Exercise details
Please reproduce the part of the recommender-system interview below that begins at the words "Statistically, the minimum" and stops after "as our baseline.".

Extracted text
For new users: LinkedIn has a significant advantage here. Users provide rich professional signals during signup, including job title, industry, skills, and education. We can use these to map new users into professional topic clusters and bootstrap recommendations from high-performing content in those clusters. As the user engages, we gradually shift weight from the cluster-based features to personalized behavioral features.
Interviewer: What’s the transition mechanism? How do you know when a user has “enough” history?
Candidate: I would use a confidence-weighted blend: the recommendation score is a linear interpolation between the cluster-based collaborative score and the personalized model score, where the interpolation weight is a function of the number of significant interactions (for example, videos watched longer than 10 seconds). Below 10 interactions, we lean heavily on cluster-based signals. Above 50, the personalized model takes over nearly entirely. The threshold is a hyperparameter tuned via offline evaluation.
Part 6: Measurement and Experimentation
Interviewer: How would you measure the impact of this system?
Candidate: I’d structure measurement around three tiers:
Primary engagement metrics:
Average watch time per session
Session-level engagement rate (at least one meaningful action: like, comment, share, or 80%+ completion)
Return session rate (7-day and 28-day)
Professional relevance guardrails:
Profile clicks triggered from a video (proxy for professional value)
Creator follower growth rate (platform health)
Content diversity index per user (prevents filter bubble collapse)
System health metrics:
P99 recommendation latency
Model inference throughput
Cache hit rates for candidate generators
For experimentation, I’d run an A/B test with randomized user assignment. The control group sees the current feed (or a popularity-based baseline if this is a new product), and the treatment group sees the new recommender.
Interviewer: How do you decide how long to run the test and what effect size is meaningful?
Candidate: Two factors determine test length: statistical requirements and behavioral stabilization. Let me break those down.
Statistically, the minimum run time is a function of:
Baseline metric rate - e.g., if average watch time per session is 3 minutes, we set that as our baseline.
Minimum detectable effect (MDE) - for LinkedIn, a 5% lift in watch time or a 0.5 percentage point lift in 7-day retention would both be meaningful, given the compounding effect at 200M DAU scale.
Traffic volume - with 200M DAU and a 50/50 split, we reach sample sizes for most metrics within 1–2 days, but we should always run at least one full week to account for weekday/weekend behavioral differences and to smooth novelty effects.
For business significance, I’d define minimum thresholds in advance: a 1–3% lift in engagement metrics is meaningful at scale; for retention, even a 0.3–0.5 percentage point improvement compresses to significant revenue and creator ecosystem impact over time.
Sidebar: Explicitly addressing novelty effects (where users engage more simply because the content is new/different) is a signal of production experience. Interviewers at L5+ levels will probe for this.
Part 7: Position Bias
Interviewer: One more deep-dive question - LinkedIn’s video feed is an infinite scroll. How do you handle position bias in training data?
Candidate: This is a subtle but important problem. In a standard ranked list, items shown at the top receive more clicks because they’re at the top, not necessarily because users prefer them. This creates biased training data, where the model learns to reinforce whatever the current system surfaced.
For infinite scroll short-video feeds, position bias has a different character than standard search result bias. Users do not leave after one click and instead scroll continuously. A video at position 3 versus position 8 has meaningfully different exposure probability even if the user scrolls to position 8.

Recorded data
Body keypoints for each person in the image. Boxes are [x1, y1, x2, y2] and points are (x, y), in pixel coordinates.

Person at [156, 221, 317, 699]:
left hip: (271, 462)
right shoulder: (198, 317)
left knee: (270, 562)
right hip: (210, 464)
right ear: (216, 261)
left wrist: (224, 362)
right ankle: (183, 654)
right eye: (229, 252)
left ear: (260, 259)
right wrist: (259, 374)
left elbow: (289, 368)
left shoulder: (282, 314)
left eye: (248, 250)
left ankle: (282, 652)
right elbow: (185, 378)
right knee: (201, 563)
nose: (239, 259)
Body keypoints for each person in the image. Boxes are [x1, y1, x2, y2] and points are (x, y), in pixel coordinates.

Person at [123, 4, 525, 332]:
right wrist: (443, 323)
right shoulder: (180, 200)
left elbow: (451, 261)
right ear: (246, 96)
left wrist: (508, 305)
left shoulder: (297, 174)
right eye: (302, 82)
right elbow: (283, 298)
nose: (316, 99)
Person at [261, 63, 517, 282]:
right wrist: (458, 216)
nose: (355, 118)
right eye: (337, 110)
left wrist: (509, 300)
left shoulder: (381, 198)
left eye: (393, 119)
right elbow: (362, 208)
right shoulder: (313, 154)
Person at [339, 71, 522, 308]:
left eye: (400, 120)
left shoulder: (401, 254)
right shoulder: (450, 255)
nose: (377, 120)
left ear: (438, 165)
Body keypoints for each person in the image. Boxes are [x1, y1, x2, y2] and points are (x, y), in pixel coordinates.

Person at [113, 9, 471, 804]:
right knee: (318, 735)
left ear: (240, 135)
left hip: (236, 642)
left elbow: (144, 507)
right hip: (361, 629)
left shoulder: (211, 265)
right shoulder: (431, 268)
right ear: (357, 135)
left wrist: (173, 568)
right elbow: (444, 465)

Your response
Statistically, the minimum run time is a function of:
Baseline metric rate - e.g., if average watch time per session is 3 minutes, we set that as our baseline.